InfoQ Homepage Articles Database Versioning and Delivery with Upgrade Scripts

Database Versioning and Delivery with Upgrade Scripts

This item in japanese

Aug 23, 2013 13 min read

Write for InfoQ

Feed your curiosity. Help 550k+ global
senior developers
each month stay ahead.Get in touch

1. Introduction

Database upgrade is usually one of “last mile” delivery tasks, being frequently left till the end of the project or till the sprint before the release, which is far from perfect because:

During each software deployment on a test environment the database is often recreated, which means that every time testers lose their test data
If the project lasts long enough, upgrade scripts are written sometimes months later than the initial database change was made, when the knowledge of how to migrate the data might be lost or impaired
There is a significant risk of failure as the upgrade scripts have not been tested thoroughly and repeatedly prior to production release
It is hard to estimate how long it will take to write the upgrade scripts ,adding even more risk to the delivery date and budget

In order to avoid such problems, experience taught me that good database versioning and a delivery strategy is fundamental for most enterprise projects. Here is how we deal with it at Objectivity.
○ ○ ○
Copy out the whole extract on database versioning with upgrade scripts, word for word, before turning to the data.
○ ○ ○
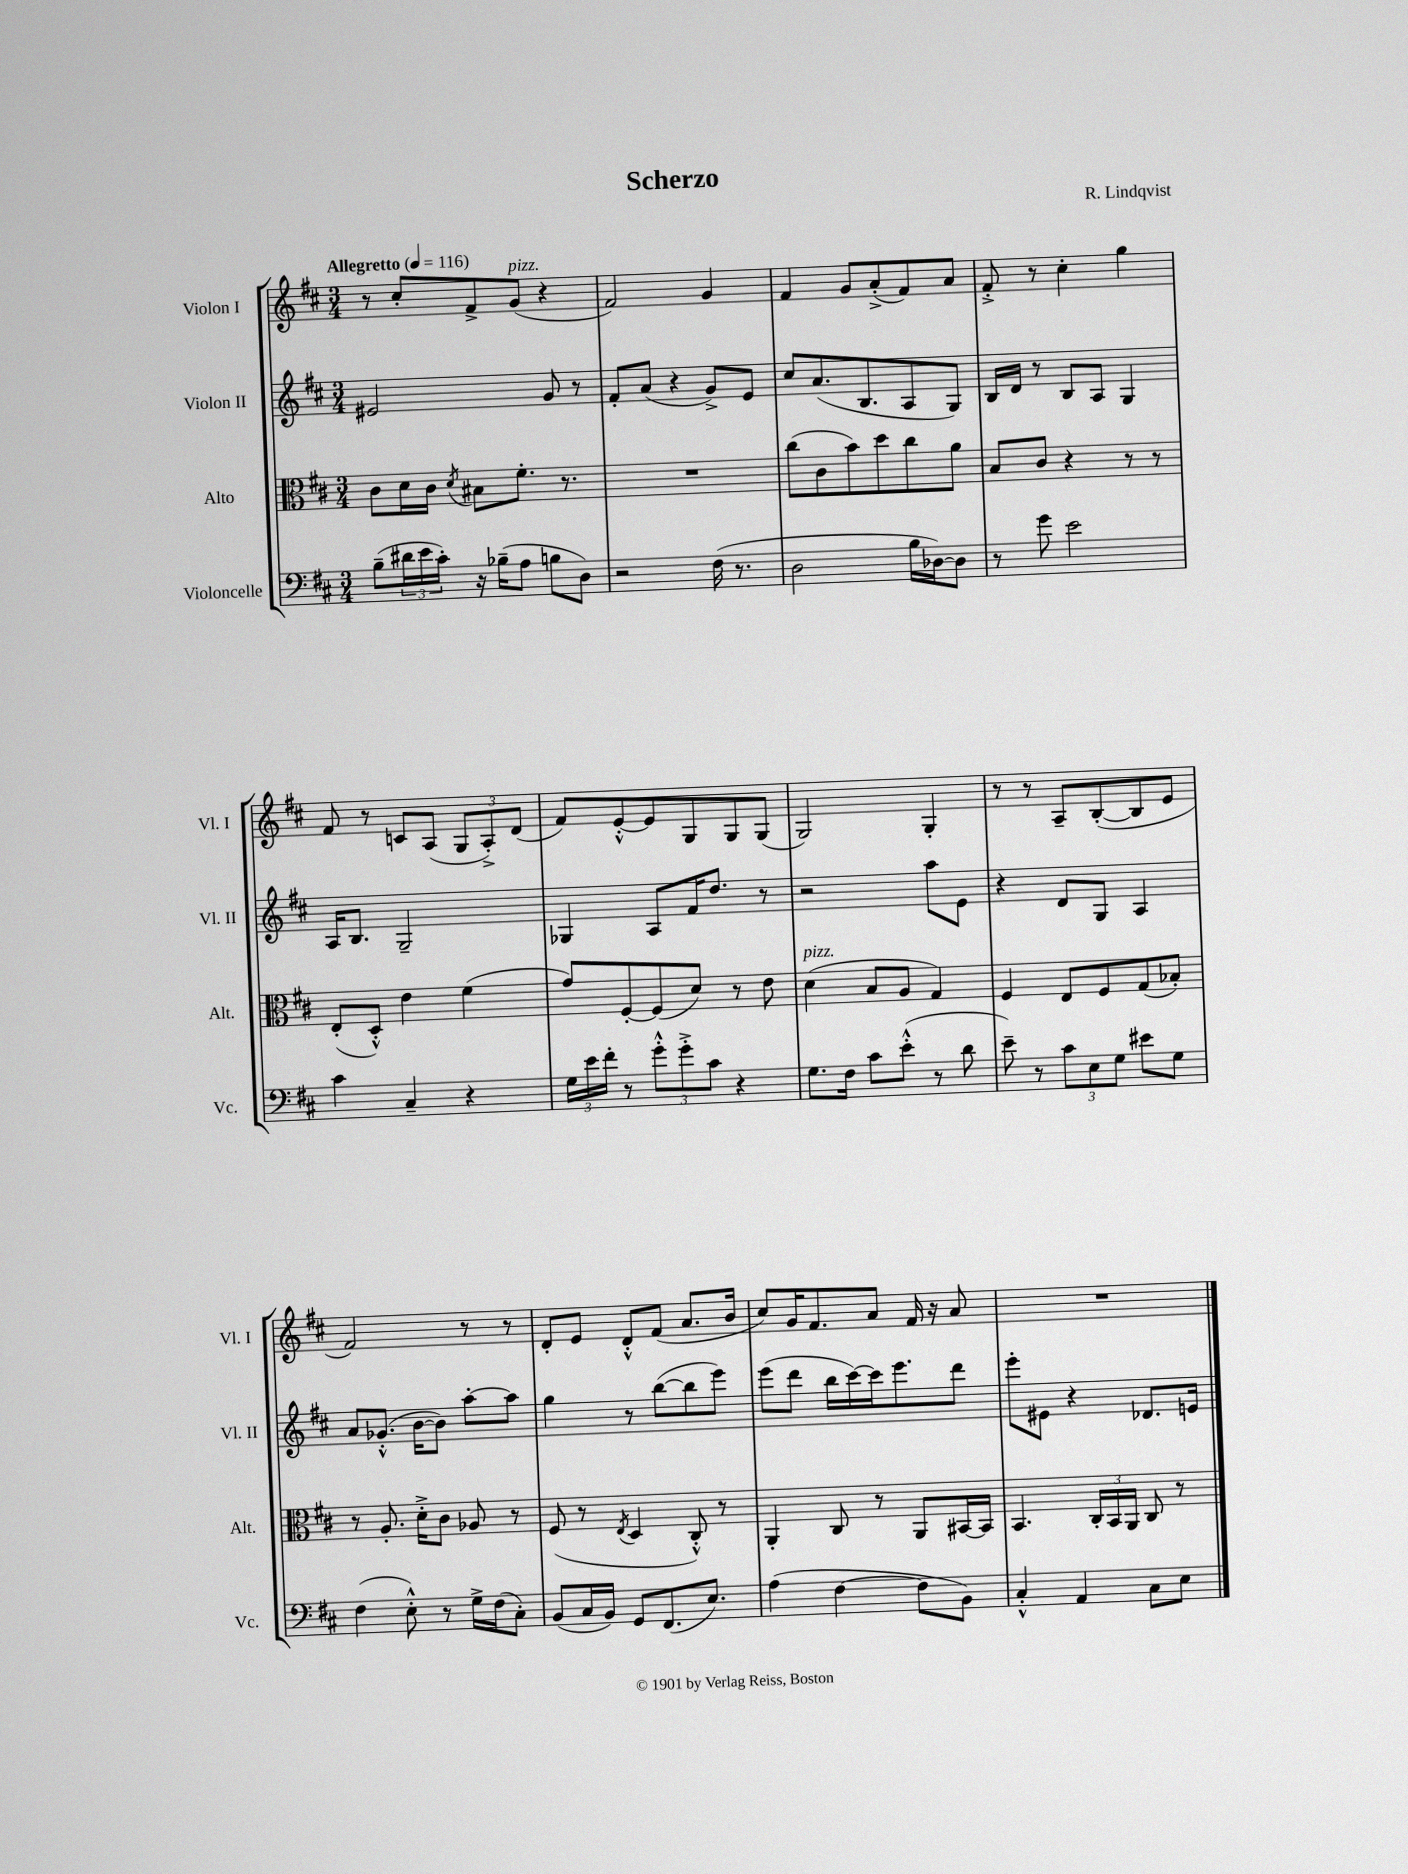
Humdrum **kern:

**kern	**kern	**kern	**kern
*part4	*part3	*part2	*part1
*staff4	*staff3	*staff2	*staff1
*I"Violoncelle	*I"Alto	*I"Violon II	*I"Violon I
*I'Vc.	*I'Alt.	*I'Vl. II	*I'Vl. I
*clefF4	*clefC3	*clefG2	*clefG2
*k[f#c#]	*k[f#c#]	*k[f#c#]	*k[f#c#]
*M3/4	*M3/4	*M3/4	*M3/4
*MM116	*MM116	*MM116	*MM116
=1	=1	=1	=1
!	!	!	!LO:TX:a:B:t=Allegretto
(8B~\L	8c#\L	2e#X/	8r
24d#X\L	16d\L	.	8cc#'/L
24e\	.	.	.
.	16c#\JJ	.	.
24c#'\JJ)	.	.	.
.	8qd/	.	.
16r	8B#X\L	.	8f#^/
(16B-X~\KL	.	.	.
!	!	!	!LO:TX:a:i:t=pizz.
8A\J	8.f#'\J	.	(8g/J
8Bn\L	.	8g/	4r
.	8.r	.	.
8D\J)	.	8r	.
=2	=2	=2	=2
2r	2.r	8f#'/L	2f#/)
.	.	(8a/J	.
.	.	4r	.
(16F#\	.	8g^/L)	4g/
8.r	.	.	.
.	.	8e/J	.
=3	=3	=3	=3
2D\	(8cc#\L	8cc#/L	4f#/
.	8c#\	(8.a/	.
.	8b\)	.	8g/L
.	.	8.B/	.
.	8dd\	.	(8a'^/
16B\LL	8cc#\	8A/	8f#/)
[16D-X\J)	.	.	.
8D-\J]	8a\J	8G/J)	8a/J
=4	=4	=4	=4
8r	8B/L	16B/LL	8f#'^/
.	.	16d/JJ	.
8g\	8c#/J	8r	8r
2e\	4r	8B/L	4cc#'\
.	.	8A/J	.
.	8r	4G/	4gg\
.	8r	.	.
!!LO:LB:g=z
=5	=5	=5	=5
4c#\	(8E'/L	16A/KL	8f#/
.	.	8.B/J	.
.	8D'^^/J)	.	8r
4C#~/	4e\	2G~/	8cn/L
.	.	.	(8A/J
4r	(4f#\	.	12G/L
.	.	.	12A'^/)
.	.	.	(12d/J
=6	=6	=6	=6
24G\LL	8g/L)	4G-X/	8f#/L)
24e\	.	.	.
24f#'\JJ	.	.	.
8r	[8F#'/	.	[8e'^^/
12g'^^\L	(8F#/]	8A/L	8e/]
12g'^\	.	.	.
.	8d/J)	16f#/K	8G/
12c#\J	.	.	.
.	.	8.dd/J	.
4r	8r	.	8G/
.	8e\	8r	(8G/J
=7	=7	=7	=7
!	!LO:TX:a:i:t=pizz.	!	!
8.G\L	(4d\	2r	2G/)
16F#\Jk	.	.	.
8c#\L	8B/L	.	.
(8e'^^\J	8A/J	.	.
8r	4G/)	8aa\L	4G'/
8d\	.	8e\J	.
=8	=8	=8	=8
8e~\)	4F#/	4r	8r
8r	.	.	8r
12c#\L	8E/L	8d/L	8A~/L
12E\	.	.	.
.	8F#/	8G/J	([8B'/
12G\J	.	.	.
8e#X\L	(8G/	4A/	8B/]
8G\J	8B-X'/J)	.	8e/J
!!LO:LB:g=z
=9	=9	=9	=9
(4F#\	8r	8a/L	2f#/)
.	8.A'/	(8.g-X'^^/J	.
8E'^^\)	.	.	.
.	16d'^\KL	[16b\KL	.
8r	8c#\J	8b\J])	.
16G^\LL	8A-X/	[8aa'\L	8r
(16F#\J	.	.	.
8C#'\J)	8r	8aa\J]	8r
=10	=10	=10	=10
(8BB/L	(8F#/	4gg\	8d'/L
16C#/L	8r	.	8e/J
16BB/JJ)	.	.	.
.	8qE/	.	.
8GG/L	4D/	8r	8d'^^/L
(8.FF#/	.	([8bb\L	(8f#/J
.	8C#'^^/)	8bb\]	8.a/L
8.E/J)	.	.	.
.	8r	8eee\J)	.
.	.	.	16b/Jk
=11	=11	=11	=11
(4A\	4AA'/	(8eee\L	8cc#/L)
.	.	8ddd\J	16g/K
.	.	.	8.f#/
[4F#\	8C#/	16bb\LL	.
.	.	[16ccc#\)	.
.	8r	16ccc#\J]	8a/J
.	.	8.eee\	.
8F#\L]	8AA/L	.	16f#/
.	.	.	16r
8BB\J)	[16BB#X/L	8ddd\J	8a/
.	16BB#/JJ]	.	.
=12	=12	=12	=12
4C#'^^/	4.BB/	8eee'\L	2.r
.	.	8e#X\J	.
4AA/	.	4r	.
.	24C#'/LL	.	.
.	24BB/	.	.
.	24AA/JJ	.	.
8C#\L	8C#/	8.d-X/L	.
8E\J	8r	.	.
.	.	16en/Jk	.
==	==	==	==
*-	*-	*-	*-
○ ○ ○
__Written response__:
InfoQ Homepage Articles Database Versioning and Delivery with Upgrade Scripts

Database Versioning and Delivery with Upgrade Scripts

This item in japanese

Aug 23, 2013 13 min read

Write for InfoQ

Feed your curiosity. Help 550k+ global
senior developers
each month stay ahead.Get in touch

1. Introduction

Database upgrade is usually one of “last mile” delivery tasks, being frequently left till the end of the project or till the sprint before the release, which is far from perfect because:

During each software deployment on a test environment the database is often recreated, which means that every time testers lose their test data
If the project lasts long enough, upgrade scripts are written sometimes months later than the initial database change was made, when the knowledge of how to migrate the data might be lost or impaired
There is a significant risk of failure as the upgrade scripts have not been tested thoroughly and repeatedly prior to production release
It is hard to estimate how long it will take to write the upgrade scripts ,adding even more risk to the delivery date and budget

In order to avoid such problems, experience taught me that good database versioning and a delivery strategy is fundamental for most enterprise projects. Here is how we deal with it at Objectivity.